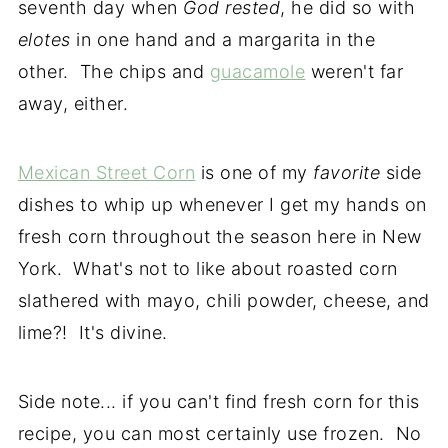
seventh day when
God rested
, he did so with
elotes
in one hand and a margarita in the
other. The chips and
guacamole
weren't far
away, either.
Mexican Street Corn
is one of my
favorite
side
dishes to whip up whenever I get my hands on
fresh corn throughout the season here in New
York. What's not to like about roasted corn
slathered with mayo, chili powder, cheese, and
lime?! It's divine.
Side note... if you can't find fresh corn for this
recipe, you can most certainly use frozen. No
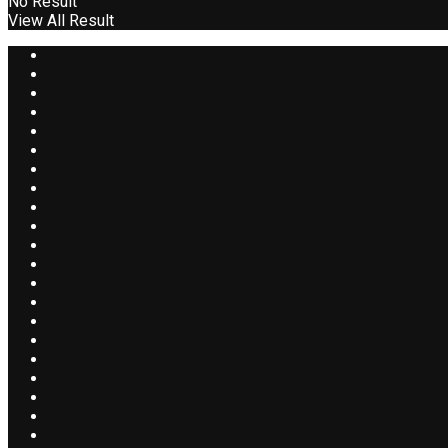
No Result
View All Result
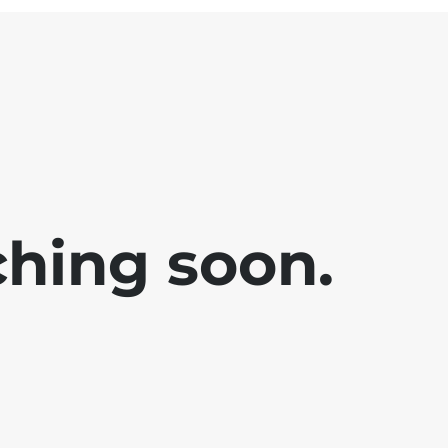
ching soon.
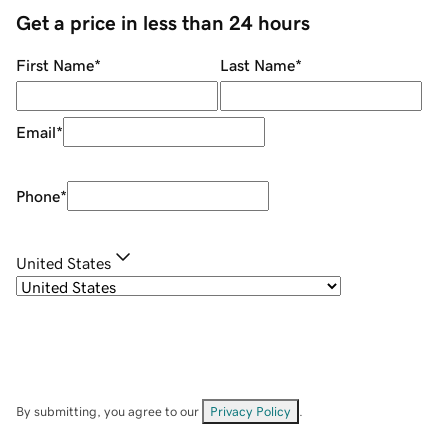
Get a price in less than 24 hours
First Name
*
Last Name
*
Email
*
Phone
*
United States
By submitting, you agree to our
Privacy Policy
.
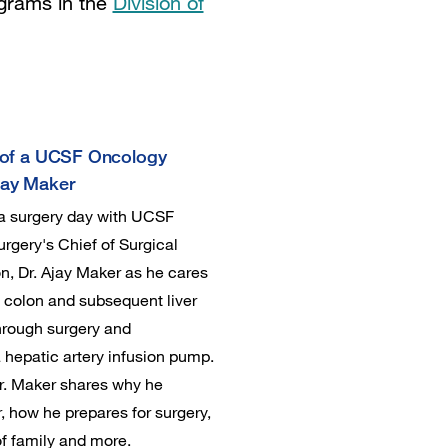
ograms in the
Division of
e of a UCSF Oncology
jay Maker
 a surgery day with UCSF
rgery's Chief of Surgical
n, Dr. Ajay Maker as he cares
h colon and subsequent liver
hrough surgery and
a hepatic artery infusion pump.
r. Maker shares why he
 how he prepares for surgery,
f family and more.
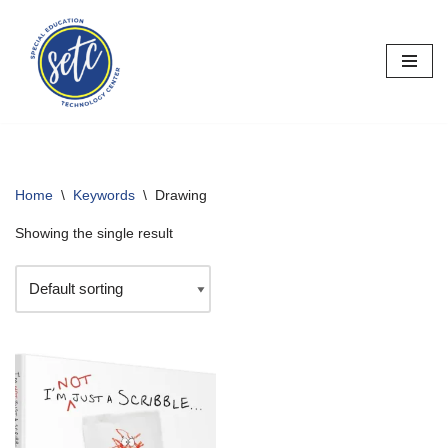
Skip
to
content
Home
\
Keywords
\
Drawing
Showing the single result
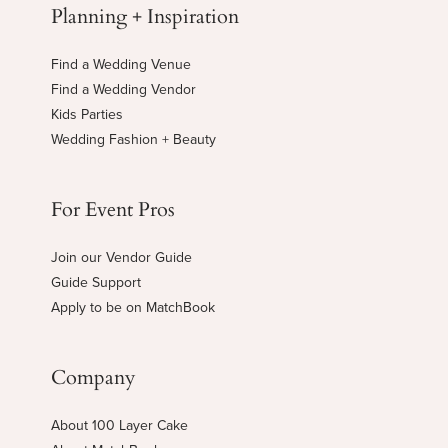
Planning + Inspiration
Find a Wedding Venue
Find a Wedding Vendor
Kids Parties
Wedding Fashion + Beauty
For Event Pros
Join our Vendor Guide
Guide Support
Apply to be on MatchBook
Company
About 100 Layer Cake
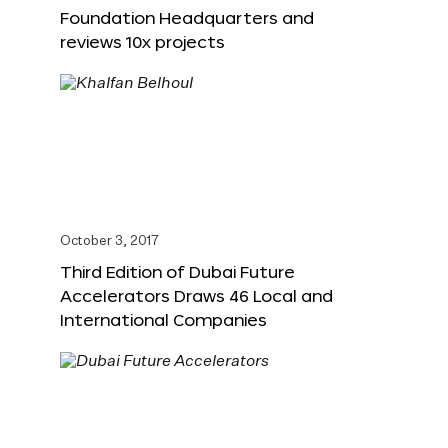
Foundation Headquarters and
reviews 10x projects
October 3, 2017
Third Edition of Dubai Future
Accelerators Draws 46 Local and
International Companies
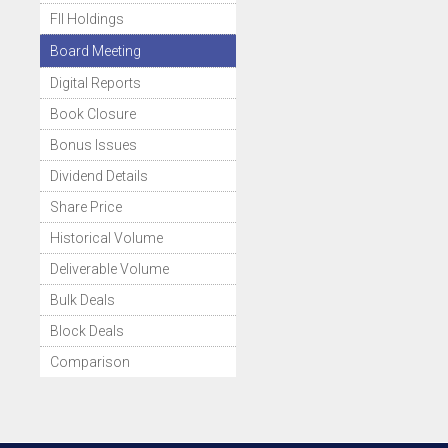
FII Holdings
Board Meeting
Digital Reports
Book Closure
Bonus Issues
Dividend Details
Share Price
Historical Volume
Deliverable Volume
Bulk Deals
Block Deals
Comparison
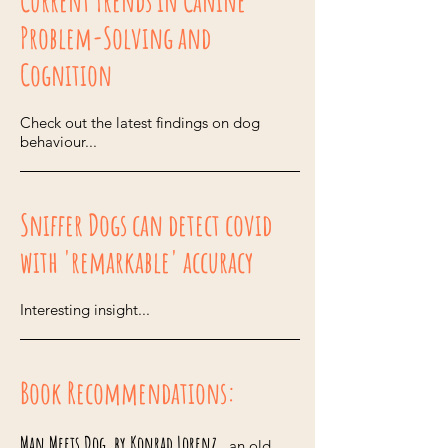
Current Trends in Canine
Problem-Solving and
Cognition
Check out the latest findings on dog
behaviour...
Sniffer Dogs can detect covid
with 'remarkable' accuracy
Interesting insight...
Book Recommendations:
Man Meets Dog, by Konrad Lorenz
...an old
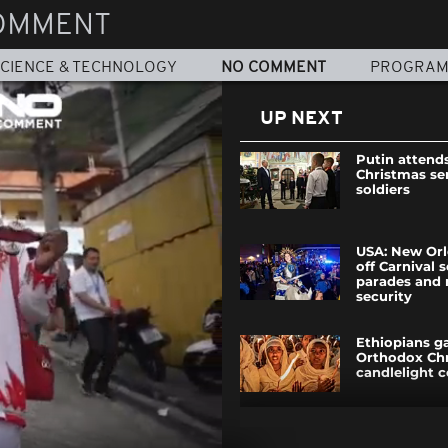
OMMENT
CIENCE & TECHNOLOGY
NO COMMENT
PROGRA
UP NEXT
Putin attend
Christmas se
soldiers
USA: New Orl
off Carnival 
parades and
security
Ethiopians ga
Orthodox Ch
candlelight 
Venezuelan m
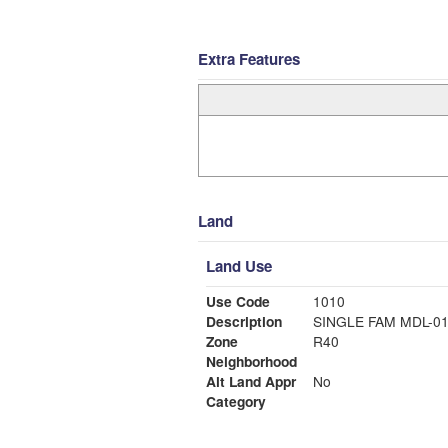
Extra Features
Land
Land Use
Use Code
1010
Description
SINGLE FAM MDL-0
Zone
R40
Neighborhood
Alt Land Appr
No
Category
######
- [WHAT THE EXERCISE ASKS]
Render all of the text in the material above as one numbered list, with one line per item and blank lines omitted. Leave the pictures out of your answer.

- [RESULT BELOW]
1. seventh day when
2. God rested
3. , he did so with
4. elotes
5. in one hand and a margarita in the
6. other. The chips and
7. guacamole
8. weren't far
9. away, either.
10. Mexican Street Corn
11. is one of my
12. favorite
13. side
14. dishes to whip up whenever I get my hands on
15. fresh corn throughout the season here in New
16. York. What's not to like about roasted corn
17. slathered with mayo, chili powder, cheese, and
18. lime?! It's divine.
19. Side note... if you can't find fresh corn for this
20. recipe, you can most certainly use frozen. No
21. No Result
22. View All Result
23. ching soon.
24. Get a price in less than 24 hours
25. First Name
26. *
27. Last Name
28. *
29. Email
30. *
31. Phone
32. *
33. United States
34. By submitting, you agree to our
35. Privacy Policy
36. .
37. ograms in the
38. Division of
39. e of a UCSF Oncology
40. jay Maker
41.  a surgery day with UCSF
42. rgery's Chief of Surgical
43. n, Dr. Ajay Maker as he cares
44. h colon and subsequent liver
45. hrough surgery and
46. a hepatic artery infusion pump.
47. r. Maker shares why he
48.  how he prepares for surgery,
49. f family and more.
50. Skip
51. to
52. content
53. Home
54. \
55. Keywords
56. \
57. Drawing
58. Showing the single result
59. Planning + Inspiration
60. Find a Wedding Venue
61. Find a Wedding Vendor
62. Kids Parties
63. Wedding Fashion + Beauty
64. For Event Pros
65. Join our Vendor Guide
66. Guide Support
67. Apply to be on MatchBook
68. Company
69. About 100 Layer Cake
70. Foundation Headquarters and
71. reviews 10x projects
72. October 3, 2017
73. Third Edition of Dubai Future
74. Accelerators Draws 46 Local and
75. International Companies
76. FII Holdings
77. Board Meeting
78. Digital Reports
79. Book Closure
80. Bonus Issues
81. Dividend Details
82. Share Price
83. Historical Volume
84. Deliverable Volume
85. Bulk Deals
86. Block Deals
87. Comparison
88. Current Trends in Canine
89. Problem-Solving and
90. Cognition
91. Check out the latest findings on dog
92. behaviour...
93. Sniffer Dogs can detect covid
94. with 'remarkable' accuracy
95. Interesting insight...
96. Book Recommendations:
97. Man Meets Dog, by Konrad Lorenz
98. ...an old
99. OMMENT
100. CIENCE & TECHNOLOGY
101. NO COMMENT
102. PROGRA
103. UP NEXT
104. Putin attend
105. Christmas se
106. soldiers
107. USA: New Orl
108. off Carnival 
109. parades and
110. security
111. Ethiopians ga
112. Orthodox Ch
113. candlelight 
114. Venezuelan m
115. Extra Features
116. Land
117. Land Use
118. Use Code
119. 1010
120. Description
121. SINGLE FAM MDL-0
122. Zone
123. R40
124. Neighborhood
125. Alt Land Appr
126. No
127. Category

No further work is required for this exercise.